● **Your task**: Your output should be exactly the lines from the one containing "Needed: running commentary" through the last line of the listing, and nothing else. Pictures stay out.
-------- Provided data
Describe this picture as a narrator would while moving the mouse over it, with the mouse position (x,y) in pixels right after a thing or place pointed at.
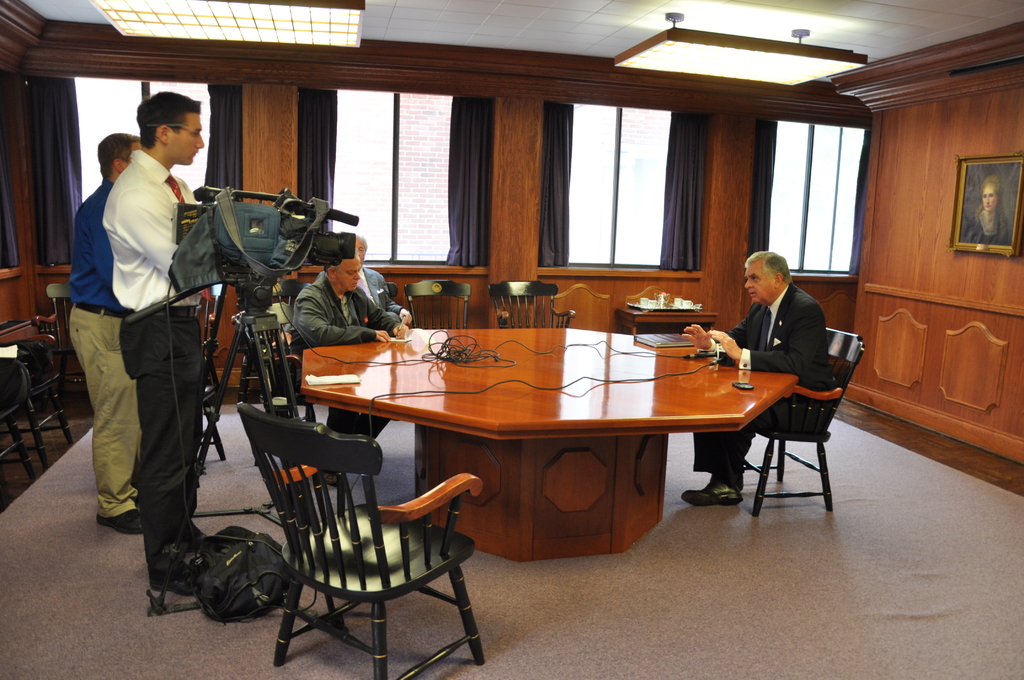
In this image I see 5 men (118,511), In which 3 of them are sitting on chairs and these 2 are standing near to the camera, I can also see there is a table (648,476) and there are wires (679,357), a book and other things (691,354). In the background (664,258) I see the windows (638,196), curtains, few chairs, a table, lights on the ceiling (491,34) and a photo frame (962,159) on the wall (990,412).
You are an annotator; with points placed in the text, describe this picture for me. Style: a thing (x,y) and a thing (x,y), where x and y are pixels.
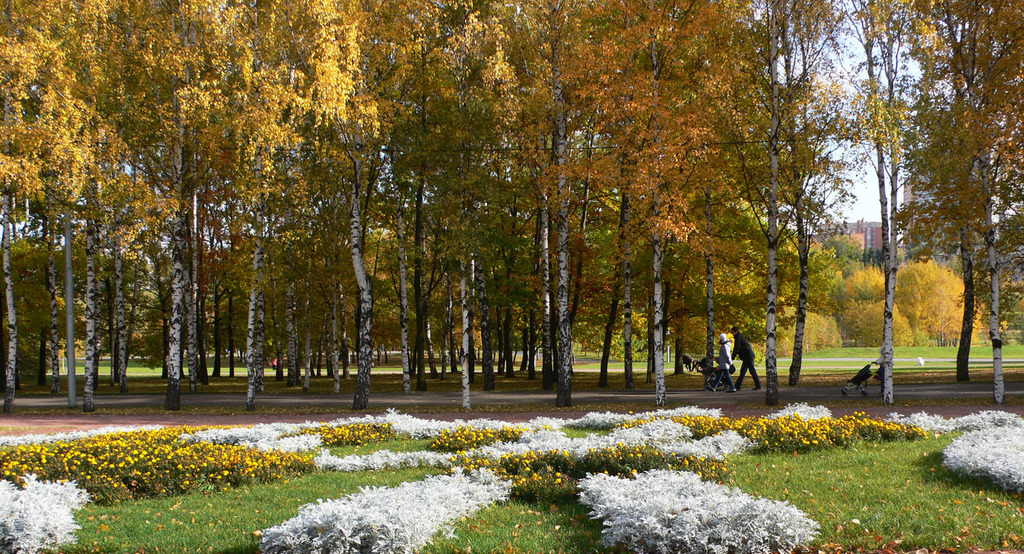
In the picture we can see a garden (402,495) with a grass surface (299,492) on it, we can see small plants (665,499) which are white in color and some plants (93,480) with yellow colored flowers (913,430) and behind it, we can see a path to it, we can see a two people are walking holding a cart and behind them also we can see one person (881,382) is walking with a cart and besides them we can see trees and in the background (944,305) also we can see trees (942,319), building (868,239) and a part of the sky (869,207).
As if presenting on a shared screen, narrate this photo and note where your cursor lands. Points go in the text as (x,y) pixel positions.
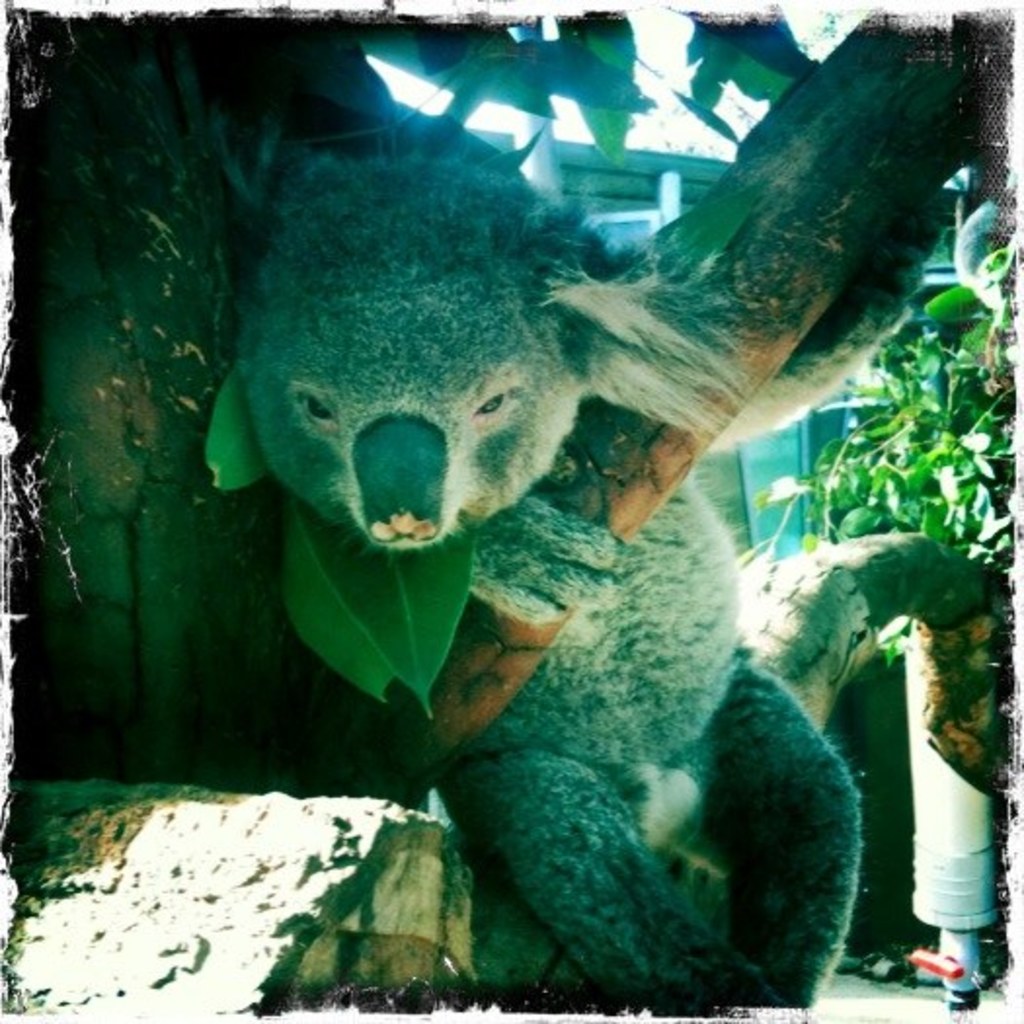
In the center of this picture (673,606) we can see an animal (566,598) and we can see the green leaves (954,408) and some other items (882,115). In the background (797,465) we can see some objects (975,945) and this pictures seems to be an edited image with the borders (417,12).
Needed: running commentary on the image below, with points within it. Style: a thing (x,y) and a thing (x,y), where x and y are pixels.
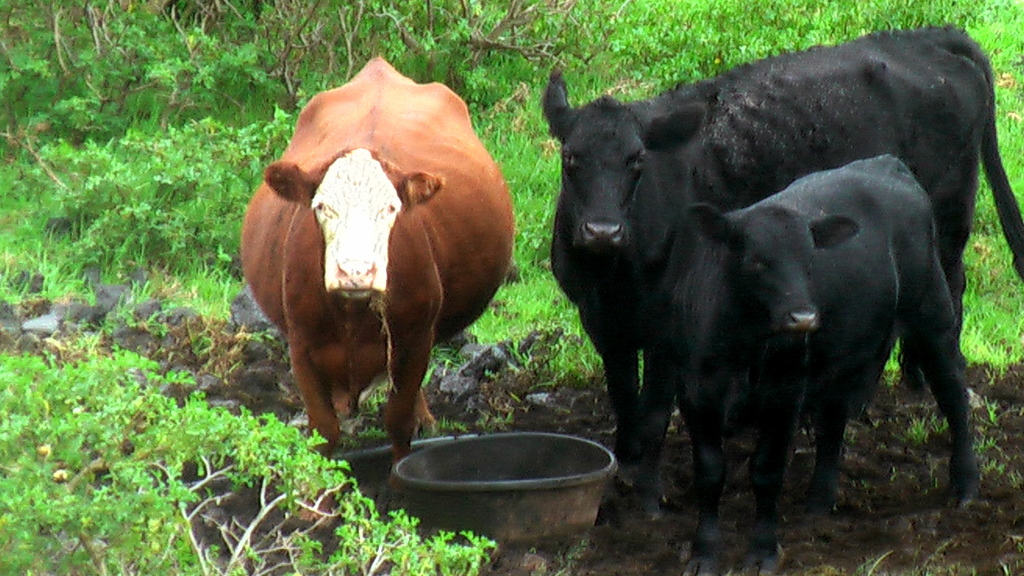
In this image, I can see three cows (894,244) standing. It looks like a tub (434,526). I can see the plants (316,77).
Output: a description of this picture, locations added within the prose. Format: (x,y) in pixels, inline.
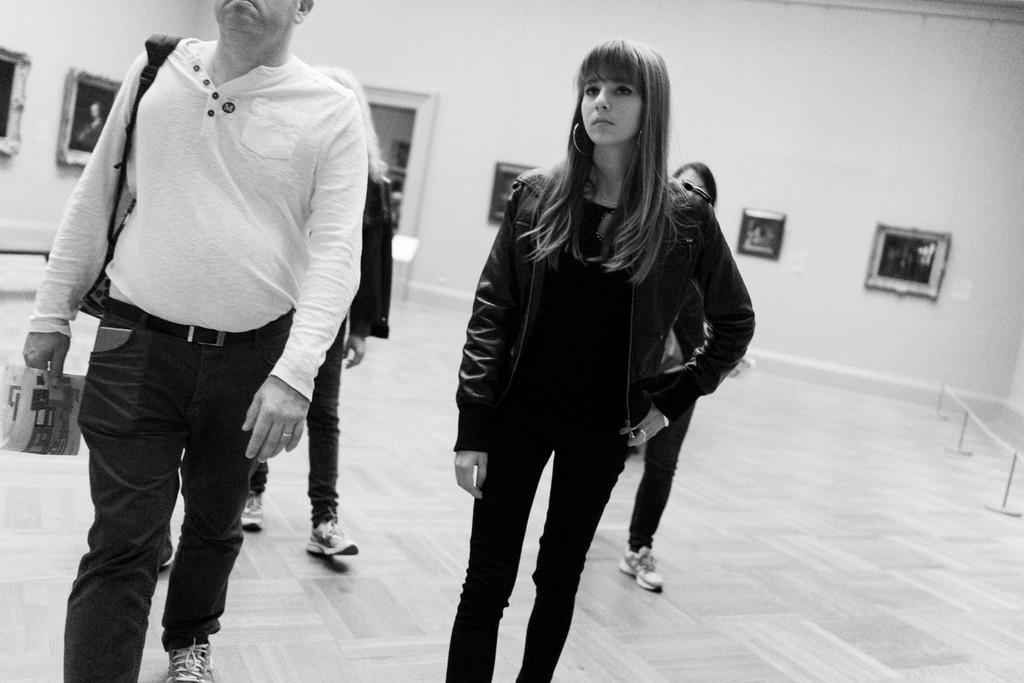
----------------
● **Finished exercise**:
Needed: running commentary on the image below, with points within it. Style: a thing (x,y) and a thing (x,y), where x and y are pixels.
In this image, I can see three cows (894,244) standing. It looks like a tub (434,526). I can see the plants (316,77).
Output: a description of this picture, locations added within the prose. Format: (x,y) in pixels, inline.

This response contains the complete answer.